Still from film by Mekas “Reminiscences of a journey to Lithuania”, 1972, 1h 28’

Mekas answers to audience’s questions at the end of his film (ph L. Marucci)

Basel, June 17th 2016: the eclectic British artist Douglas Gordon with Mekas at the Fondation Beyeler after the conversation-performance with Hans Ulrich Obrist and the audience

Mekas at Fondation Beyeler with Obrist as a performer (Basel, June17th 2016)

Art Basel Salon, June18th 2016: Mekas in conversation with Bernd Scherer (ph L. Marucci)

How do you express your current cinematographic activity?
By filming, filming, filming…

Do you still want to be present in our own time with the visual diaries with your own distinct identity and participate in the transformations of the  reality in progress? Is it your option  to relate with others?
BUT I am still HERE! You even met me, physically, in Basel!
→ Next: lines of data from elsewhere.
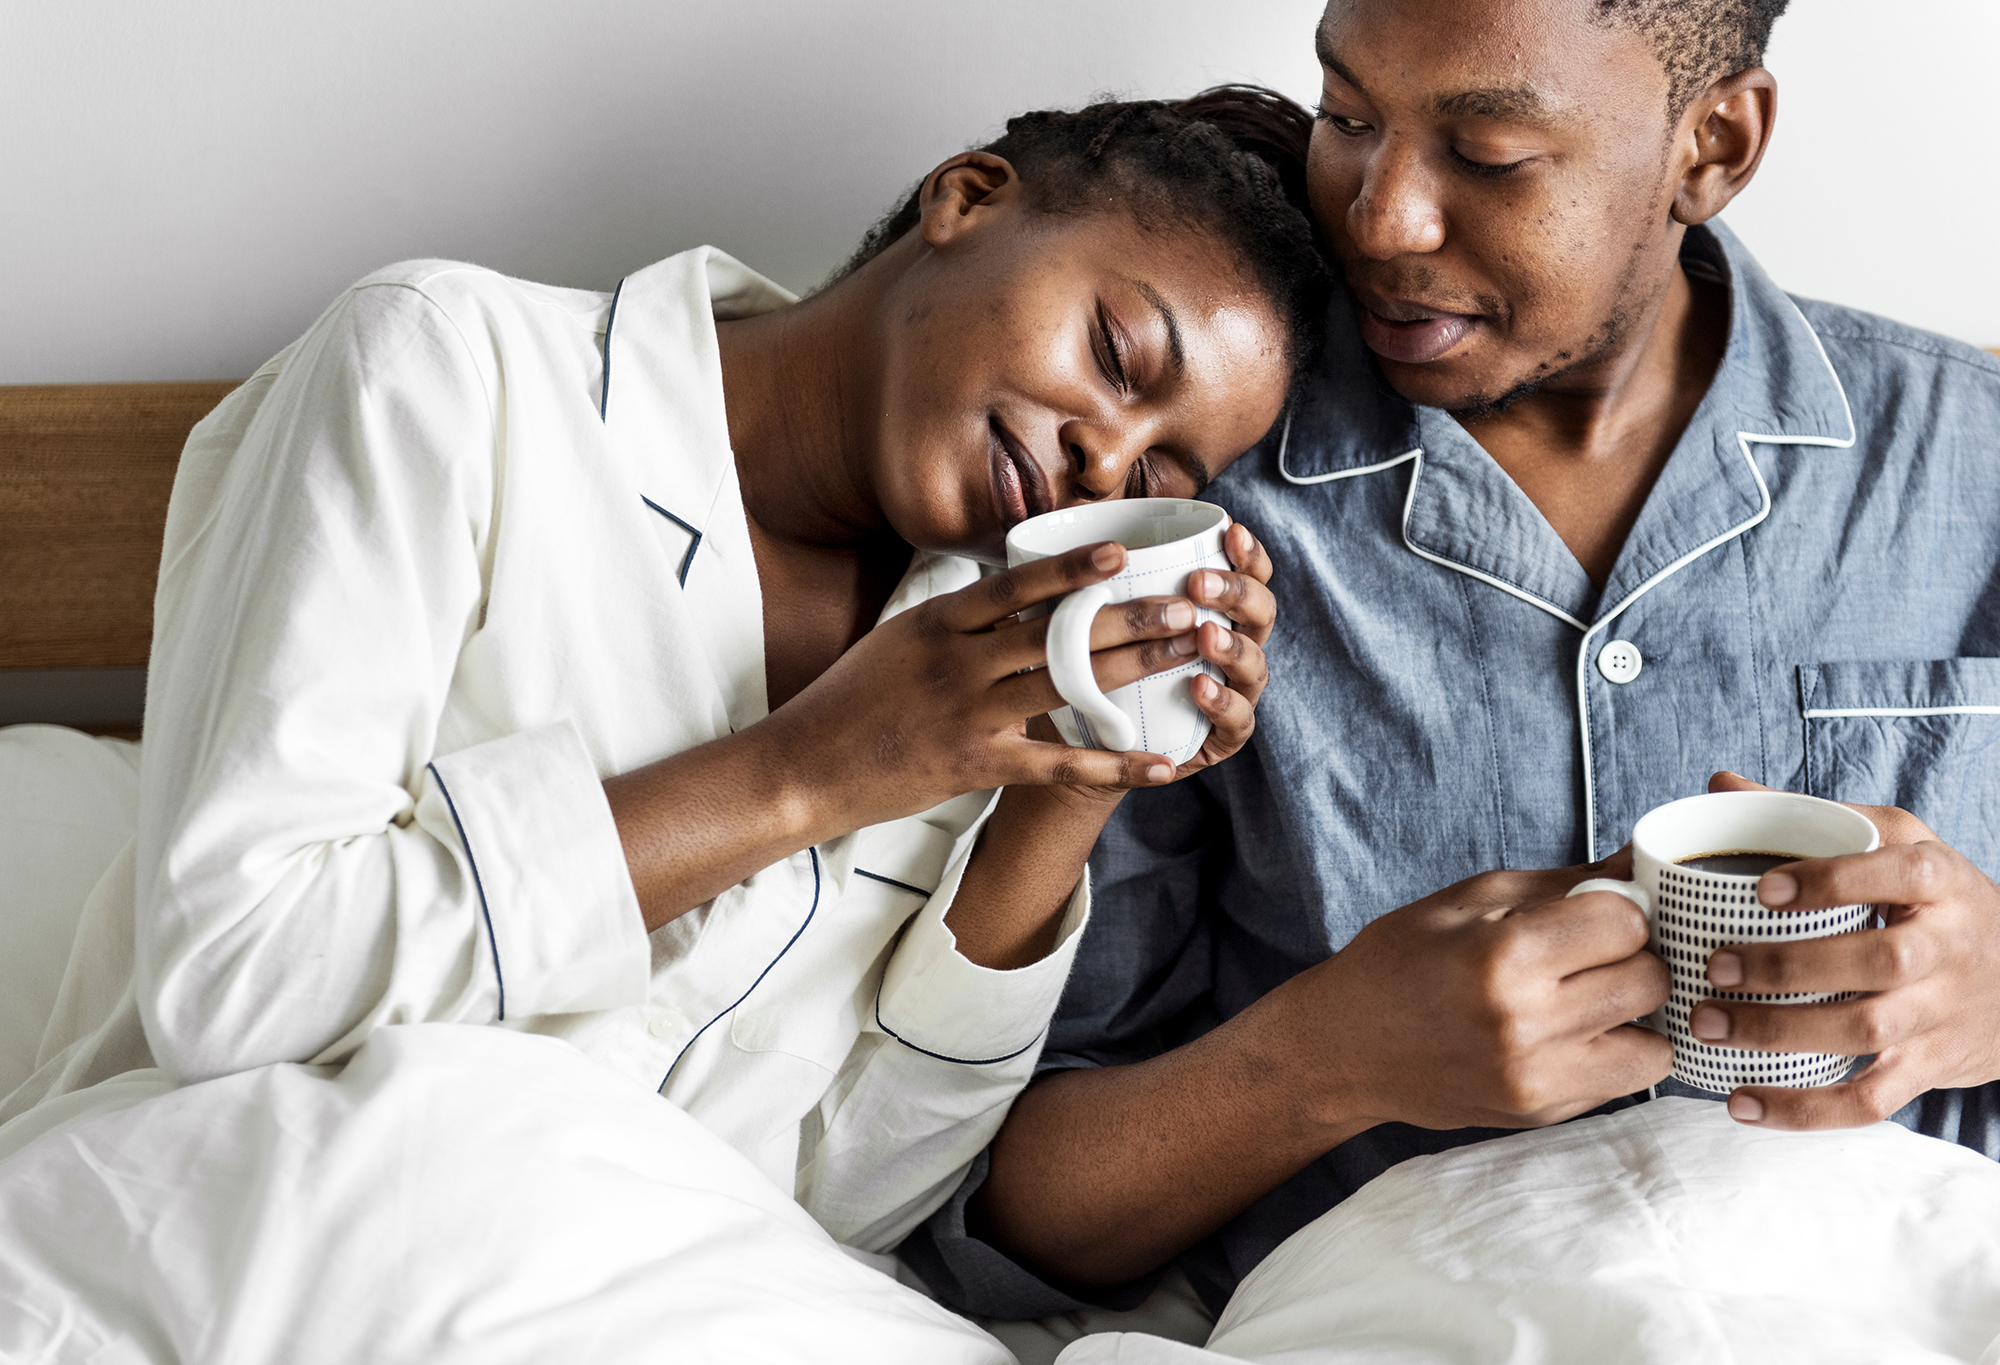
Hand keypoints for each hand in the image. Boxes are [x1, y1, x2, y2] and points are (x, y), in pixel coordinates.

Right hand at [767, 541, 1201, 832]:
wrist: (804, 767)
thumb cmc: (850, 701)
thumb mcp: (897, 639)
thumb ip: (955, 618)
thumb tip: (1011, 589)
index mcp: (938, 622)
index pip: (1015, 584)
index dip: (1073, 567)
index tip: (1124, 550)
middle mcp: (958, 662)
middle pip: (1059, 631)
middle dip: (1132, 616)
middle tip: (1190, 602)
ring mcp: (969, 715)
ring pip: (1069, 684)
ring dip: (1137, 668)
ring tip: (1189, 652)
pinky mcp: (977, 766)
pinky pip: (1060, 763)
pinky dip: (1115, 764)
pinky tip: (1158, 763)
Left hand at [1049, 521, 1277, 804]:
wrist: (1084, 744)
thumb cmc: (1097, 666)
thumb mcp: (1098, 614)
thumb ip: (1102, 573)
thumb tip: (1076, 509)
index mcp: (1216, 611)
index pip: (1248, 573)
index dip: (1247, 553)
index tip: (1230, 531)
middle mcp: (1234, 648)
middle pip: (1261, 612)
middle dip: (1236, 593)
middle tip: (1199, 584)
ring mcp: (1233, 693)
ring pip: (1255, 665)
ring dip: (1233, 646)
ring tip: (1204, 634)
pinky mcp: (1220, 739)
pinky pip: (1235, 722)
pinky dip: (1221, 703)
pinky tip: (1198, 686)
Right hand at [1265, 857, 1671, 1134]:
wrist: (1344, 1046)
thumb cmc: (1402, 959)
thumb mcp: (1472, 898)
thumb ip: (1568, 882)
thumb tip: (1648, 860)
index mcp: (1503, 955)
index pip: (1626, 922)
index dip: (1617, 908)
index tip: (1593, 912)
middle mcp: (1525, 1023)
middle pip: (1651, 980)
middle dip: (1633, 958)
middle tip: (1595, 954)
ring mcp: (1536, 1078)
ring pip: (1657, 1044)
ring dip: (1635, 1014)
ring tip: (1593, 996)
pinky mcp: (1542, 1113)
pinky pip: (1627, 1081)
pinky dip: (1616, 1051)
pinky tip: (1573, 1032)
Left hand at [1692, 771, 1999, 1128]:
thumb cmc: (1931, 903)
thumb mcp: (1894, 845)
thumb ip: (1812, 820)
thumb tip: (1720, 786)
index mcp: (1938, 880)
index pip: (1897, 871)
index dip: (1832, 882)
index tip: (1762, 889)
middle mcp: (1947, 946)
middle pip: (1878, 960)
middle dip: (1791, 967)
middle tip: (1715, 967)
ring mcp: (1940, 1012)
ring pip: (1869, 1031)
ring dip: (1783, 1032)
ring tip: (1708, 1026)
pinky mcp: (1929, 1067)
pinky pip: (1871, 1099)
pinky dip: (1806, 1110)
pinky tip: (1743, 1102)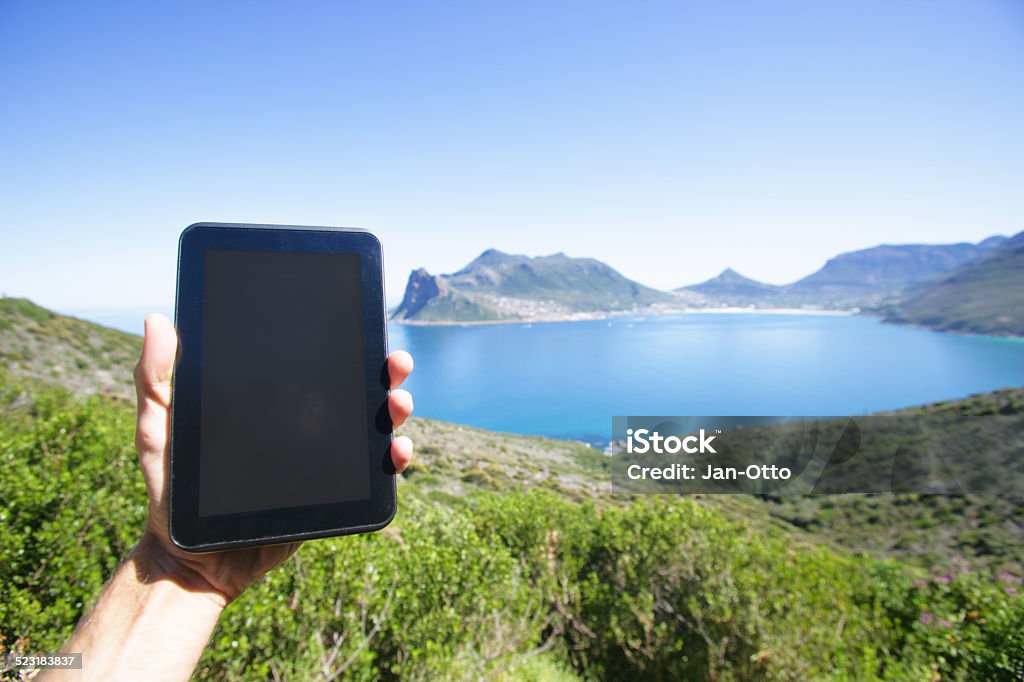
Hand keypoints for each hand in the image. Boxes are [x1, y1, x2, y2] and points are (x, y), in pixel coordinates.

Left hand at [131, 314, 414, 605]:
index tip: (361, 324)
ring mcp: (321, 459)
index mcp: (269, 404)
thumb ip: (156, 378)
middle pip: (353, 390)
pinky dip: (392, 460)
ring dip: (394, 410)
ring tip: (398, 403)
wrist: (190, 558)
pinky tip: (397, 450)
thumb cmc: (169, 490)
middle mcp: (301, 427)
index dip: (344, 343)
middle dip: (383, 372)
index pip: (314, 366)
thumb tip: (155, 320)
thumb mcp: (158, 428)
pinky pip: (371, 475)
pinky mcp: (331, 494)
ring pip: (370, 426)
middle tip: (394, 362)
How can I be HERE on this planet and not be with others, part of humanity??? I cannot be in any other TIME, I can be only here and now! And of course, you can see my new work every week, at jonasmekasfilms.com which means, I am participating in the life of this planet!

Do you consider the archive of experimental and independent films you made as a cultural initiative, able to support that specific production, which, by the way, did not have sufficient recognition? Is it also a work that legitimizes your experience through the cinema?
I do not make experimental films. Nobody does! I just film, I just MAKE films. And so did Brakhage, and so does Kenneth Anger we DO NOT EXPERIMENT!!! And it has nothing to do with a “cultural initiative” or “production”, or legitimization! We are poets of cinema and we cannot be in any other way and we do not need recognition or legitimization. We are here!
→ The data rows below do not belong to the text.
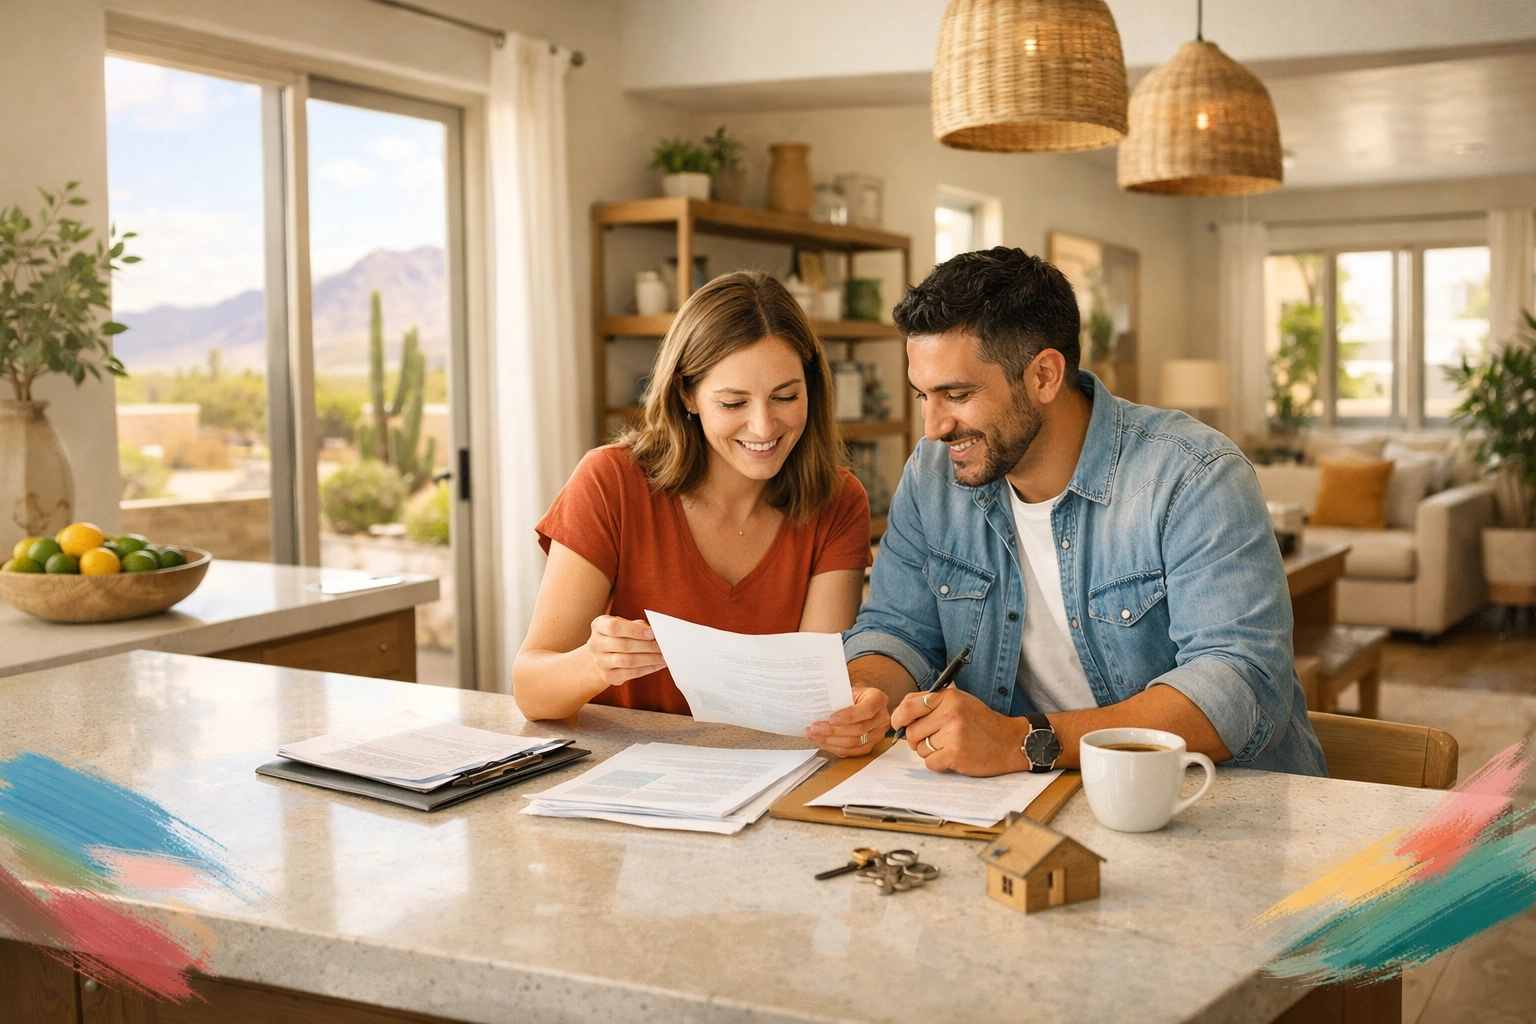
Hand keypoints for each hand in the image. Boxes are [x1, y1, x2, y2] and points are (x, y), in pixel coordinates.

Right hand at [586, 616, 665, 687]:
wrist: (604, 655)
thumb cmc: (620, 636)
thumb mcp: (626, 625)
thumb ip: (639, 626)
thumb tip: (657, 633)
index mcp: (598, 625)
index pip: (614, 627)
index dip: (634, 630)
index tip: (652, 633)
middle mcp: (595, 644)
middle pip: (623, 645)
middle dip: (647, 646)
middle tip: (663, 646)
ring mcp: (599, 662)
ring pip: (627, 661)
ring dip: (649, 659)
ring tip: (663, 656)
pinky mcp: (607, 676)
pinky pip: (631, 673)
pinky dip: (648, 669)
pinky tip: (657, 665)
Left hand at [806, 686, 888, 757]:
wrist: (858, 702)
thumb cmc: (851, 695)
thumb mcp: (847, 691)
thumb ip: (838, 700)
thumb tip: (818, 710)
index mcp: (878, 699)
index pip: (867, 709)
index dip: (849, 716)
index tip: (831, 719)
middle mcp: (882, 717)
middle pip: (859, 729)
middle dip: (833, 731)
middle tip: (815, 728)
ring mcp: (878, 733)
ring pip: (854, 743)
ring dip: (831, 741)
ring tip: (814, 735)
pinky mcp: (871, 745)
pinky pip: (852, 752)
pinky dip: (835, 748)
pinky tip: (823, 742)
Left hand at [890, 687, 1028, 776]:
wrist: (1010, 741)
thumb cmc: (981, 722)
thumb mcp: (959, 702)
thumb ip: (932, 704)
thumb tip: (901, 715)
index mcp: (948, 697)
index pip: (908, 705)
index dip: (898, 718)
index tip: (899, 725)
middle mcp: (950, 712)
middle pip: (912, 732)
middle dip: (918, 740)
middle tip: (935, 740)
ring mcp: (953, 733)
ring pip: (921, 749)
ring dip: (931, 752)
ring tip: (950, 746)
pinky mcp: (956, 753)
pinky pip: (930, 763)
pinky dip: (938, 764)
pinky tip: (953, 757)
If I’m not mistaken, in the film Reminiscences of a Journey to Lithuania, projected in Basel, rather than dwell on the contemplative aspects of romantic nature, you have preferred to promote the traditional human values of your farming family, avoiding filters and superstructures in favor of the existential truth.
I am not promoting “traditional human values” in my film When I was filming in my native village, my only wish was to record some details of my native village, so that I would have something to show to my friends so that they could have some idea about the background I come from. I did it for myself and for my friends.

That movie also surprises for the naturalness of the ‘actors’ behaviors. Did  you  make the shooting also secretly?
No, nothing was done in secret. I never film in secret. Everybody knew I was filming but nobody cared about it because I was there not as a film-maker. I was there as part of life. I was invisible. I was the invisible film-maker.